By Elisa Martinuzzi and Jacqueline Simmons

June 6 (Bloomberg) -- French regulators are examining whether Deutsche Bank AG enabled hedge funds to trade on inside information, destroying tapes and failing to keep written records of phone conversations when lining up buyers for a 2002 Vivendi Universal SA securities sale.

This is the fourth time since April 2006 that European regulators have targeted Germany's biggest bank for allegedly breaking securities rules that led to market manipulation or allowed hedge funds to engage in insider trading. The company was fined a year ago by U.K. regulators for misleading investors about a stock offering. French officials accused Frankfurt-based Deutsche Bank in January of improperly leaking information about a securities sale and two months later Spanish regulators made similar allegations.

In the Vivendi case, Deutsche Bank and four hedge funds that allegedly traded on inside information may have to pay 9 million euros ($12.2 million) in fines, five people with direct knowledge of the case said. Deutsche Bank faces as much as 3 million euros in sanctions, while the hedge funds may have to pay 1.5 million euros each, the people said. The combined fines would be the biggest in France related to improper trading. Deutsche Bank denies all the allegations, said two people involved in the case.

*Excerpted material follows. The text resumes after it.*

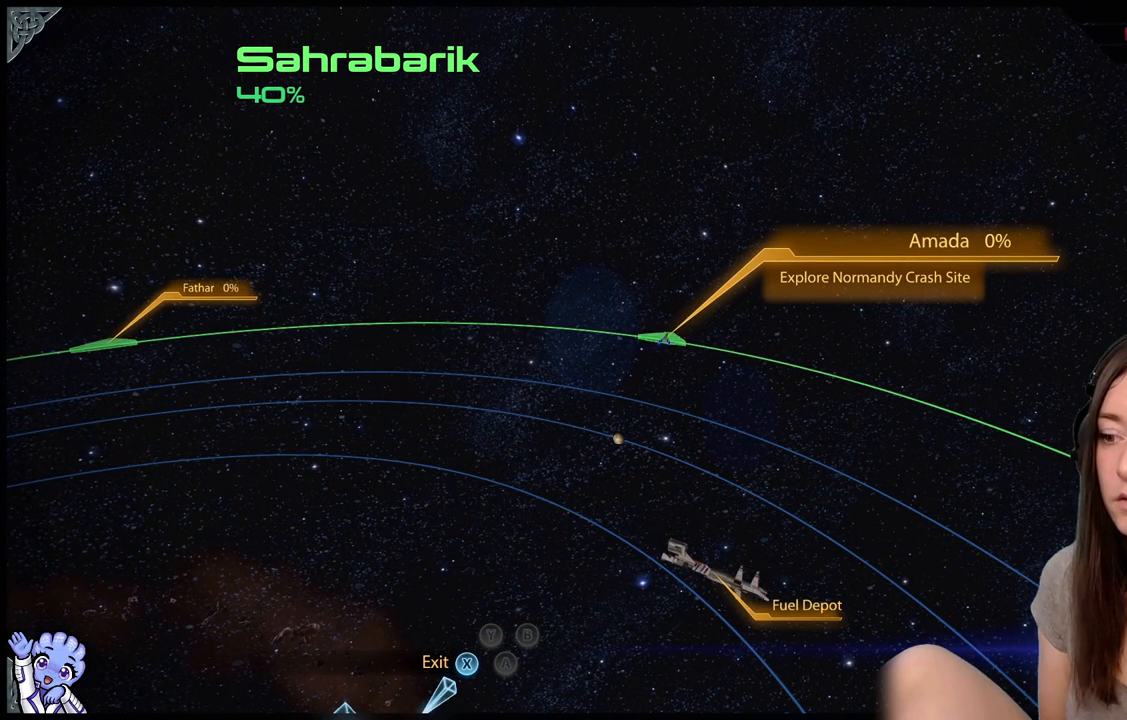
{"buttons": [], "left_stick": "down", "right_stick": "center", "events": [[333, "left_stick", "down"]]}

``Regulators are very keen to show they will protect investors from insider trading, and they're getting more aggressive,'' said Gilles Amsallem, a Paris-based lawyer at Taylor Wessing LLP. No individuals are being pursued by French regulators in the Vivendi probe.

Phone Records

Vivendi marks at least the second time this year that Paris- based Autorite des Marches Financiers has gone after Deutsche Bank for allegedly failing to track the way inside information is passed on to investors. The AMF is among regulators in Europe stepping up oversight of the $1.4 trillion hedge fund industry by focusing on bets before market-moving news. Still, insider- trading probes in Europe trail the U.S., lawyers said, where the Securities and Exchange Commission has filed more than 300 cases since 2001, targeting more than 600 companies and individuals.

In France, Deutsche Bank and hedge fund GLG Partners LP were fined in January in a probe related to an Alcatel SA convertible- bond sale. Both companies are appealing the decision.

``Alcatel and Vivendi represent the first AMF decisions involving very specific trades handled by sophisticated investors like hedge funds in the context of financial operations such as the issuance of securities,'' said Charles Arsouze, a Paris-based lawyer at Skadden, Arps, Slate, Meagher & Flom LLP and a former AMF representative.

Stock Drops

In the Vivendi investigation, the AMF is reviewing telephone conversations that took place between Deutsche Bank and London- based hedge fund managers at GLG, UBS O'Connor Ltd., Ferox Capital Management Ltd. and Meditor Capital Management Ltd., said the people, who declined to be identified before the French regulator announces its decision.

An AMF official alleges in an 80-page report that hasn't been released that Deutsche Bank helped the hedge funds by giving them a chance to trade Vivendi shares before the convertible-bond sale, said the five people who have seen the report. Deutsche Bank broke French rules because it allegedly failed to keep proper records of the conversations and destroyed the relevant tapes, said two of the people.

Deutsche Bank has received the AMF report on Vivendi, said Pierre Folacci, a Paris-based spokesman for the bank, without elaborating further. Charlotte Judet, a spokeswoman for the AMF, declined to comment, as did officials from Ferox, GLG, Meditor and UBS O'Connor.

Vivendi shares fell 14 percent in the three days before the offering on Nov. 14, 2002, prompting an investigation. Vivendi that month asked the French market regulator to examine the drop in the stock price.

AMF Hearing

Convertible bonds can depress stock prices because they are exchanged for new shares that dilute per-share earnings. Vivendi sold $1 billion of three-year, 8.25 percent notes.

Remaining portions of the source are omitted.